His continual focus on ethics and the Holocaust, however, clearly indicate what is the underlying objective of this book: to effect actual change in the world. Throughout the book, Seidler repeatedly disagrees with Kant’s system of ethics. As a basis for action, Kant privileges respect for the moral law as a duty over other emotional motivators. In chapter six, “Creation, Ethics, and Human Nature,” Seidler compares Kant with Julius Guttman, who, in contrast, understands ethical compulsion to originate in a more emotional space in one’s relationship with God. Similarly in chapter nine, “Language, Ethics, Culture and Denial,” Seidler contrasts Kant with Philo who rejects the Stoic notion that virtue was independent from emotion and favors instead exercising kindness in imitation of God. Seidler, therefore, advocates for what he sees as the dominant Jewish perspective—the embodied subject. In contrast to the abovementioned Platonic/Christian tradition of separating the body from the spirit, the concept of the embodied subject emphasizes the body’s connection to the spirit, emotions, and intellect. Seidler believes that Western culture would benefit from adopting such a view; if we are able to acknowledge the individual in ourselves and in others, then we could prevent atrocities such as the Holocaust.

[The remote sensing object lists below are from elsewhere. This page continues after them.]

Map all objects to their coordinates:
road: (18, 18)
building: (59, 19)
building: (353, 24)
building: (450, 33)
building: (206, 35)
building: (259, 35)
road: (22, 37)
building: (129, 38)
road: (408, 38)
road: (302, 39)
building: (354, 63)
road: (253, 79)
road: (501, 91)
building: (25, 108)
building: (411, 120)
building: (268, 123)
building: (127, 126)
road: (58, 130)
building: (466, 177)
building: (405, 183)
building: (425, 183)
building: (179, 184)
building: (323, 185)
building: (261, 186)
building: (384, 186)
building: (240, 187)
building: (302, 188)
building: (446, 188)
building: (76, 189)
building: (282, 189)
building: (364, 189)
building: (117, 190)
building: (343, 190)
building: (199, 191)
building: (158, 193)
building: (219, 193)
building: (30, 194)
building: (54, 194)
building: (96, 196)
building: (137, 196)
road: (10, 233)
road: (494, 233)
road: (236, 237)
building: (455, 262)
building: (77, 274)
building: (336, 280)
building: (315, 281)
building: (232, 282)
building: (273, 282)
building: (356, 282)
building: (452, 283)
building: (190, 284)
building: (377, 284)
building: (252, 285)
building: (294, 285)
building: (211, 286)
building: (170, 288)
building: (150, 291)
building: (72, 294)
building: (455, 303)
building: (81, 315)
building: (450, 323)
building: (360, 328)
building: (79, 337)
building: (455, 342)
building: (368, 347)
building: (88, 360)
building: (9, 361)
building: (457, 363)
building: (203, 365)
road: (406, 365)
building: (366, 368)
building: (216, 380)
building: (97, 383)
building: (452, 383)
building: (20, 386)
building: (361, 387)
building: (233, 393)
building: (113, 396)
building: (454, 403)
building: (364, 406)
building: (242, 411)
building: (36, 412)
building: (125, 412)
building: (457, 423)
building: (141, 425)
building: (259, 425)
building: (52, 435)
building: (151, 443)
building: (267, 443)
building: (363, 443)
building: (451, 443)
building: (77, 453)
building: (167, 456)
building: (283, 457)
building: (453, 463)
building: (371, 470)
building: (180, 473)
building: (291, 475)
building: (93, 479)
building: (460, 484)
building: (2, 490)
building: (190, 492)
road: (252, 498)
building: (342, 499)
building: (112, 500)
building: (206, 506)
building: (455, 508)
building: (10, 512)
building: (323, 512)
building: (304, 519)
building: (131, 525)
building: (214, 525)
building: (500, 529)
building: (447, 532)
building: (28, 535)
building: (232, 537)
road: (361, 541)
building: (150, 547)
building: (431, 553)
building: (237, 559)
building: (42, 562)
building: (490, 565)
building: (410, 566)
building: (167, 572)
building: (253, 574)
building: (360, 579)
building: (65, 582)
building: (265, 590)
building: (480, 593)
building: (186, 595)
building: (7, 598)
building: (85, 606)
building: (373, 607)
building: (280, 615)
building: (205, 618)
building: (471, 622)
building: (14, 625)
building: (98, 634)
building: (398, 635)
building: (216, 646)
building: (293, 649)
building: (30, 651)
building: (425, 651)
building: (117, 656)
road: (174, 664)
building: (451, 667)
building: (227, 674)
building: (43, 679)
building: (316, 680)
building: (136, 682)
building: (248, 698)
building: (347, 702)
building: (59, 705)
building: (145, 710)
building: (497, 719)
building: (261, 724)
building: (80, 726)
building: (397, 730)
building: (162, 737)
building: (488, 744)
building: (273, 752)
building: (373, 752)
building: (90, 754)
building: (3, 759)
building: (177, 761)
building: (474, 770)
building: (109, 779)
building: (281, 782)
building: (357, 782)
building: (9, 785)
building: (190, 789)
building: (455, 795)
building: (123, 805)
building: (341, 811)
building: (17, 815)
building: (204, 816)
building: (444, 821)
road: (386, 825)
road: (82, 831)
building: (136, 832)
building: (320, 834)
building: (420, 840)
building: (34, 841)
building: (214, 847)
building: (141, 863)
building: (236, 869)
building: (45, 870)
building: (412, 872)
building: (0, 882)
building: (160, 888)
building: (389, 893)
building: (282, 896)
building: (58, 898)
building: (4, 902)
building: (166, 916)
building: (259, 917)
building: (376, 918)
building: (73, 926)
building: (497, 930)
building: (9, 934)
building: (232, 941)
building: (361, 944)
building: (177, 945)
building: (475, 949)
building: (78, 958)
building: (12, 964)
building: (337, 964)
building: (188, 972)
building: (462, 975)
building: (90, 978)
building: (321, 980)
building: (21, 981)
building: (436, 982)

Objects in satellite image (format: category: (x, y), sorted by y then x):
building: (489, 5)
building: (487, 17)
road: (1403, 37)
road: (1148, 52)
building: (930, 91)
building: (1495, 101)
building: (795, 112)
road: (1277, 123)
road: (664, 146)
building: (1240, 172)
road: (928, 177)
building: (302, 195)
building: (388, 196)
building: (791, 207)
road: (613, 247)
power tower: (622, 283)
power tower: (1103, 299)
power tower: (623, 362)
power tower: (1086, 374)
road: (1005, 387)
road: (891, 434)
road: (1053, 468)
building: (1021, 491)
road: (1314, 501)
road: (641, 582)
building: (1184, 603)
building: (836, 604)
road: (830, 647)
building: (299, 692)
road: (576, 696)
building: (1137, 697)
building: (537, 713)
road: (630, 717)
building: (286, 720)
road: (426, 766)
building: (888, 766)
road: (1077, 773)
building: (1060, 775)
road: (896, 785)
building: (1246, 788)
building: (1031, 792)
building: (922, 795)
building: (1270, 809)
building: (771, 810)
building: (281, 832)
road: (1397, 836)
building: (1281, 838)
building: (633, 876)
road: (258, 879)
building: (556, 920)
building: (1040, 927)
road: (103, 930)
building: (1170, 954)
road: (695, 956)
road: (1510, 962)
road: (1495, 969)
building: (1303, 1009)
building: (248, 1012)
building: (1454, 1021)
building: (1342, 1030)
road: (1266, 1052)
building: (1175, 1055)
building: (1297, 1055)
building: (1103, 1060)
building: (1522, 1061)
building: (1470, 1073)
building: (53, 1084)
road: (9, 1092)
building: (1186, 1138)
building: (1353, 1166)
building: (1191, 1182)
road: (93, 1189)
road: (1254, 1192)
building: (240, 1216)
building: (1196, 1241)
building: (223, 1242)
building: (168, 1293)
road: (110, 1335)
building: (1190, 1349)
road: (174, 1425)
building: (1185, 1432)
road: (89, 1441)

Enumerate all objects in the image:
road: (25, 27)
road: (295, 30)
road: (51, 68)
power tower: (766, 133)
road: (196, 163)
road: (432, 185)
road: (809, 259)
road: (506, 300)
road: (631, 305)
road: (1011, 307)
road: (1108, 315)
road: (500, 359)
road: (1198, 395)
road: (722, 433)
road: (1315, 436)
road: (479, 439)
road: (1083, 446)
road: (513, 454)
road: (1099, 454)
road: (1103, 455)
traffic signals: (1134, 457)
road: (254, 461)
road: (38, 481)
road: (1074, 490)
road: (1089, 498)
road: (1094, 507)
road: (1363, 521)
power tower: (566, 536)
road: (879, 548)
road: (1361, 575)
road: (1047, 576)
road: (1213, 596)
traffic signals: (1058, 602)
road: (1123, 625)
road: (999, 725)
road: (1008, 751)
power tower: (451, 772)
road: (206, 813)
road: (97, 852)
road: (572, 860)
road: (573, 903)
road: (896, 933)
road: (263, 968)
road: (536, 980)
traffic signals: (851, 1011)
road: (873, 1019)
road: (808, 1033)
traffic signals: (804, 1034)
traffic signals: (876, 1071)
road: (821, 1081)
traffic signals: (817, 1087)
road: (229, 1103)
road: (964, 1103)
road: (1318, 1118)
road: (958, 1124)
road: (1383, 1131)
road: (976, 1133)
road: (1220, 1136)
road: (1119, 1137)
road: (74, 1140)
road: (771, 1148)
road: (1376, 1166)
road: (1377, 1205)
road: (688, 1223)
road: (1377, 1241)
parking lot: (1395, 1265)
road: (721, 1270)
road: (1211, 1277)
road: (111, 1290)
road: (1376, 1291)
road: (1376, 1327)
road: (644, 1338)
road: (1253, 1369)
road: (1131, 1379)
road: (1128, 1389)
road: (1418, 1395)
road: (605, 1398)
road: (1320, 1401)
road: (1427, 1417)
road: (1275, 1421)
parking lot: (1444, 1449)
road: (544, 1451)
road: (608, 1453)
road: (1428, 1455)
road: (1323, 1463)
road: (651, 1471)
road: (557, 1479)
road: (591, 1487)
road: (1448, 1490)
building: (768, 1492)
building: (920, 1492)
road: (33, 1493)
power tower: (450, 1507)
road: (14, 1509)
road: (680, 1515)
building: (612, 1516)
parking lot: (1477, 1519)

As an academic study, this book is worthwhile for its analysis of the work of a great number of major Jewish and Western philosophers. Despite its being entitled an introduction, however, it is not an introduction for the novice philosophy student. Seidler does not claim to deal with all major thinkers and, for those he does deal with, he gives little background to their lives and works (he does include a brief glossary of biographies on some of the Jewish thinkers). His use of extensive quotations assumes the ability of the reader to grasp philosophical language without a layman’s “translation.” For those who do have such ability, however, this book provides new perspectives on familiar Western philosophers as they are put into conversation with less familiar, Jewish ones. While Athens and Jerusalem are not made to always agree, they are, in this book at least, in conversation with each other.

As an exhortation for change in the ways we think about ethics in a post-Holocaust era, only time will tell if this book is successful in attaining this lofty goal. Seidler’s highly readable autobiographical sections might easily strike a familiar chord in readers, Jewish and not, who have experienced similar tensions in identifying their own identities. For Seidler, recognizing and respecting diversity both in philosophical thought and in one another is an ethical lesson we need to learn “if we are to imagine how different communities are to live peacefully together in the new Europe” (p. 24). Ultimately, then, Seidler transitions from Antiquity’s paradigm of Athens and Jerusalem to a broader, more modern one advocating a conversation among all cities.